The unresolved AI copyright issue continues to simmer, drawing the next class action lawsuit. This time, Bloomberg and Eleuther AI are involved.
Mike Huckabee, former governor of Arkansas, and bestselling author Lysa TerKeurst are among the authors who have filed suit against Meta, Microsoft, and Bloomberg. They accuse the companies of using their work to train AI without their consent and illegally extracting "an enormous amount of value."
Books3 dataset alleged to contain pirated books
The new lawsuit centers on the "Books3" data set. The plaintiffs claim that it contains hundreds of thousands of illegally copied books. They were allegedly used by the named companies to train their large language models.
Microsoft and Meta have not yet commented on the new lawsuit. A Bloomberg spokesperson says that Books3 was not used to train the commercial version of BloombergGPT, only the research model.
Also named in the suit is EleutherAI, an AI research organization that included the Books3 dataset in its large AI training dataset, The Pile. The Books dataset, according to the complaint, contains approximately 183,000 books published over the past 20 years and represents 12 percent of the entire The Pile dataset.
"While using books as part of datasets is not inherently problematic, using pirated (or stolen) books does not fairly compensate authors and publishers for their work," the plaintiffs claim.

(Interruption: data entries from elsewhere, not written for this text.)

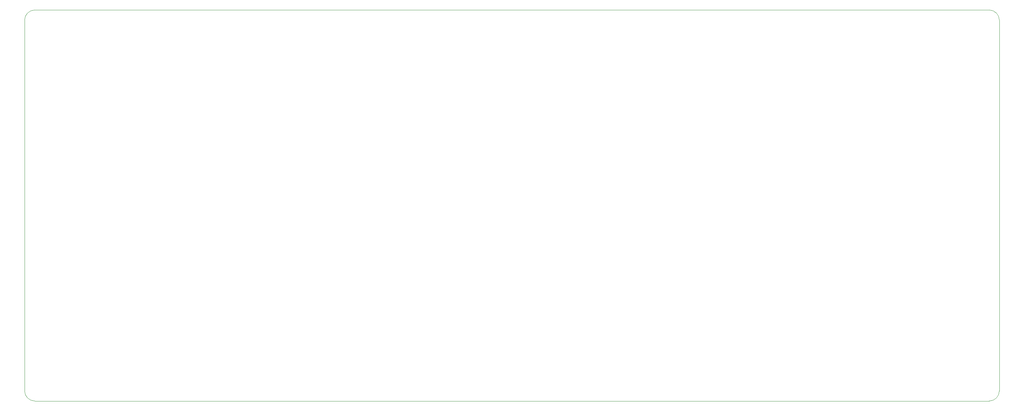
<source format=gbr>
%TF.GenerationSoftware,KiCad,Pcbnew,(6.0.7)*%
%TF.CreationDate,2022-10-09T16:51:21+02:00*%
%TF.ProjectId,the PETER keyboard,74686520-5045-4544-9552-206b6579626f,rev?*%
%TF.SameCoordinates,Original*%
%TF.FileFunction,Profile,NP*%
%FSLAX46Y46*%
G04 Gerber Fmt 4.6, Leading zero omitted, Abs format (unit mm)*
G04 Created by KiCad (PCBNEW (6.0.7)) date 2022-10-09 16:51:21*
%MOMM*%
%LPD*%
G01*
G04 APERTURE LIST*
%TA.AperFunction,Profile*%
%ADD10C,0.100000*%
%TD*%
G04 APERTURE END LIST*
D10*
X25908000Y-46990000D02*
G75*
G03*
X23368000Y-49530000I0J-2540000D01*
G01*
X264922000Y-141351000D02*
X264922000Y-49530000D01*
X262382000Y-143891000D02*
G75*
G03*
X264922000Y-141351000I0J2540000D01*
G01*
X264922000Y-49530000D02*
G75*
G03*
X262382000Y-46990000I-2540000J0D01*
G01*
X23368000Y-49530000D02*
X23368000Y-141351000D01*
X25908000Y-46990000D02*
X262382000Y-46990000D01*
X25908000Y-143891000D02*
X262382000Y-143891000D01*
X23368000Y-141351000D02*
G75*
G03*
X25908000Y-143891000I2540000J0D01*
G01*
M02*

</source>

In their lawsuit, the authors seek unspecified damages and an injunction to stop the misuse of their works. The authors' lawyer accuses the companies of developing large language models "by all means necessary—including theft of our authors' books."
One of many author lawsuits
Earlier, the Authors Guild announced that 17 prominent authors, including John Grisham, George R.R. Martin, and Jodi Picoult, have sued OpenAI for copyright infringement. A group of authors led by Pulitzer Prize winner Michael Chabon has filed suit against Meta and OpenAI in a federal court in San Francisco with nearly identical allegations.
The authors accuse OpenAI of using copyrighted books without permission to train AI, specifically as part of the Books dataset.
Even if these allegations are true, the question remains whether this use can be considered "fair use." The litigation could drag on for years, as leading AI companies continue to train large AI models and potentially learn from mistakes in selecting licensed training data for future models.
With the situation so unclear, Microsoft and Google have begun to offer a form of legal protection to customers of their generative AI products. Provided their systems are used as intended, the companies intend to cover the legal costs of copyright claims against customers.
Star author Stephen King is fine with his books being put into AI systems
Horror author Stephen King said he is not currently concerned about AI-generated writing, addressing worries about AI creativity and copyright infringement.
King believes that AI-generated texts are currently no better than the sum of their training materials and that machines have not been able to produce genuine creative moments because they lack the emotional capacity to do so. But that could change, King says.
Still, he would rather not remove his books from AI training datasets. That would be like a worker trying to stop industrial progress by destroying a mechanical loom, King writes.